04 March 2008

Stop hurting

I've been thinking a lot lately, about how I've been hurting people who love me in very indirect and tiny ways.

When I'm sick, I refuse to take medication or I even refuse to drink whatever my mum makes for me. I refuse to see doctor as well. Even when the medicine is sent right in front of me, I just would not take it. (Irresponsible for my own health and making them worry).

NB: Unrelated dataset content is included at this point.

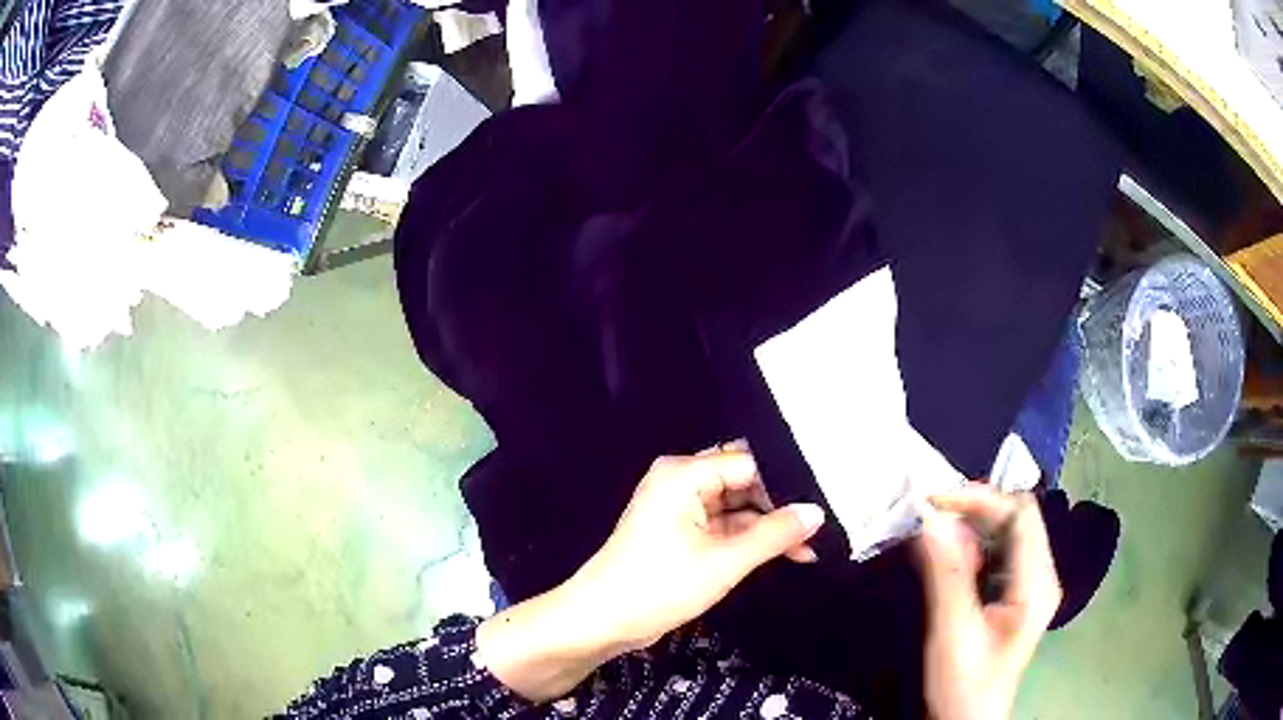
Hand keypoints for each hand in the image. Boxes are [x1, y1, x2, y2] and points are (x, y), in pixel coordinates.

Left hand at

Sometimes, when people talk to me, I just feel reluctant to answer them or respond to them. I hurt them indirectly. Who would love to be rejected? I even show them that I do not want to talk.

When I'm sad, I let off on my loved ones. I show displeasure. Somehow or rather, we can just hurt them this way.

I show disappointment in certain situation towards people who cant meet my expectation. I hurt them by making them feel that they are useless (for those passive ones) indirectly.

I really need to learn to stop hurting people. A hurt a day, chase the charms away.

02 March 2008

Worship

Today is the first time I wept during worship not because of problems but because of the goodness of the Lord. I wept and praised God for allowing things to happen to my loved ones. Especially my family. He has been good to us and He has been revealing Himself to them.

Kok Ming chose a song named Hallelujah To the Lamb. I was so touched by this song and I really pray that one day every tongue, every tribe, every people and every land will confess that He is Lord of all. I especially prayed for everyone that is around me who has yet to know the Lord. Be it people in the center, my friends and my family. Everyone!!!

I'm very sure God'll make it happen! In His time!!!

Good job guys, today's worship is excellent!!!